Source passage:
=== Section Start ===

Saturday, November 10, 2007

Am I too late?

I fear I am running late. Not for an appointment, not for a date, or a movie, or for work. This is a much bigger late than I have ever been before...

I don't have my PhD in Neuroscience yet. I haven't read any of the philosophy I am supposed to have read. I am not married. I have no children. I don't have a "career" and I have yet to publish my novel (in fact I haven't written it--shit).

Who else feels this way? We all do. Cue french accordian music. Okay, Radiohead will do, thanks Saurin Park.

It's no wonder saving mice makes me feel better than anything else, it's no wonder I don't feel satisfied with life. I don't know what satisfaction looks like. Have you ever heard of the approach/approach phenomenon? Here I am, your average run of the mill lab rat. To my left down a tunnel lies a scrumptious morsel of swiss cheese, to my right down a tunnel lies a scrumptious morsel of swiss cheese. Which way do I go? Which way do I go?

It doesn't matter, right? Wrong. If I were really a laboratory rat, I would run back and forth down the little tunnel, never arriving at either yummy destination. I see this as a metaphor for my life. I can't run down the tunnel, because there might be something at the other end that would be fun, at which I could be good, that would have been my calling. I have so many callings that I am without purpose. I don't fail. Worse, I flounder.

Time to say goodbye to one scrumptious morsel and devour the other before something gets moldy.

Monday, September 17, 2007

Here I go again on my own...

There is a song for everything that happens in my life, and for some reason today it is Whitesnakes rock ballad of the moment we all face, walking the road of life without mommy or daddy to lean on. As I ponder the bills in my mail, the ones on the way, and the ones on the way to being on the way, I wonder how it will all get paid, how it will all get done.

=== Section End ===

Task requirements: Rewrite the blog passage above from "It's no wonder saving" to "Worse, I flounder.", changing every "swiss cheese" to "cheddar cheese".

Supplied data:
=== Section Start ===

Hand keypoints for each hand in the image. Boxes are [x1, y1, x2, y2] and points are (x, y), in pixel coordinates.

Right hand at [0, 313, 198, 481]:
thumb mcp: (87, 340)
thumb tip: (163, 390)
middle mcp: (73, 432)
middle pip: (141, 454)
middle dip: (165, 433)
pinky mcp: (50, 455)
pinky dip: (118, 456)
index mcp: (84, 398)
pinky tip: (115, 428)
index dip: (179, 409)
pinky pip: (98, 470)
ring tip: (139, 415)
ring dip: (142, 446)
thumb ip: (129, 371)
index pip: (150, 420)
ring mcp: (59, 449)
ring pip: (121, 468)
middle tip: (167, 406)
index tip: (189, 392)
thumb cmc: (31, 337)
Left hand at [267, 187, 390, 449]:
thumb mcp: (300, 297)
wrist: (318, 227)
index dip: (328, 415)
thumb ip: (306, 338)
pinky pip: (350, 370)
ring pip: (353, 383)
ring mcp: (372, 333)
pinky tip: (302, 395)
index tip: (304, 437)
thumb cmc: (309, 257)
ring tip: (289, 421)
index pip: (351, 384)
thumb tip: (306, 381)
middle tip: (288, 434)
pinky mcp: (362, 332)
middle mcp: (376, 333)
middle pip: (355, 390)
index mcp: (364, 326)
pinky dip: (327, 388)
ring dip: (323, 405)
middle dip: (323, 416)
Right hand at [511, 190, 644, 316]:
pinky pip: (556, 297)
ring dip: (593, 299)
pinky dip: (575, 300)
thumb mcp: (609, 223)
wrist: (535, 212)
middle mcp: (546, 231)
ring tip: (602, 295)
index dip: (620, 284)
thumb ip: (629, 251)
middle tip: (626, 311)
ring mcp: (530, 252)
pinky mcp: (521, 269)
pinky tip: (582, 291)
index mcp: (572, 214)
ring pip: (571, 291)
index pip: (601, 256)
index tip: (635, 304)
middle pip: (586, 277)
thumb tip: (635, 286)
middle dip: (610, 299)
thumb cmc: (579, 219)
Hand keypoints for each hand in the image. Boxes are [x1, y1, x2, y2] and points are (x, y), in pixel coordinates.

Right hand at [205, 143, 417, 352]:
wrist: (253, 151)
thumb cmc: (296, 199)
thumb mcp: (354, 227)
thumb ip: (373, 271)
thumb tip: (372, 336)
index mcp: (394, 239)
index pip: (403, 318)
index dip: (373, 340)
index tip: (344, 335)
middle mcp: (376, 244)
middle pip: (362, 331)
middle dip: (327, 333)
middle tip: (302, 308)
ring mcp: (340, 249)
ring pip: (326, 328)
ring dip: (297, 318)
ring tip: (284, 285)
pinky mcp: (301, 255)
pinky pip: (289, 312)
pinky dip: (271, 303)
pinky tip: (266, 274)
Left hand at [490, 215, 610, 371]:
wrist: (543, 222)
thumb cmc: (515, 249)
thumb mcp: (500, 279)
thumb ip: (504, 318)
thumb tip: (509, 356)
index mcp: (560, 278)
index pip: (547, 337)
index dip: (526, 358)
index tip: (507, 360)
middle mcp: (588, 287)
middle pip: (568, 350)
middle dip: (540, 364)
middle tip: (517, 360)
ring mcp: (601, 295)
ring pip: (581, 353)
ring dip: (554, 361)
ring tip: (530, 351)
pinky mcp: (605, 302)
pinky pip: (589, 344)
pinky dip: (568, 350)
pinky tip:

=== Section End ===

Answer box:
It's no wonder saving mice makes me feel better than anything else, it's no wonder I don't feel satisfied with life. I don't know what satisfaction looks like. Have you ever heard of the approach/approach phenomenon? Here I am, your average run of the mill lab rat. To my left down a tunnel lies a scrumptious morsel of cheddar cheese, to my right down a tunnel lies a scrumptious morsel of cheddar cheese. Which way do I go? Which way do I go?

It doesn't matter, right? Wrong. If I were really a laboratory rat, I would run back and forth down the little tunnel, never arriving at either yummy destination. I see this as a metaphor for my life. I can't run down the tunnel, because there might be something at the other end that would be fun, at which I could be good, that would have been my calling. I have so many callings that I am without purpose. I don't fail. Worse, I flounder.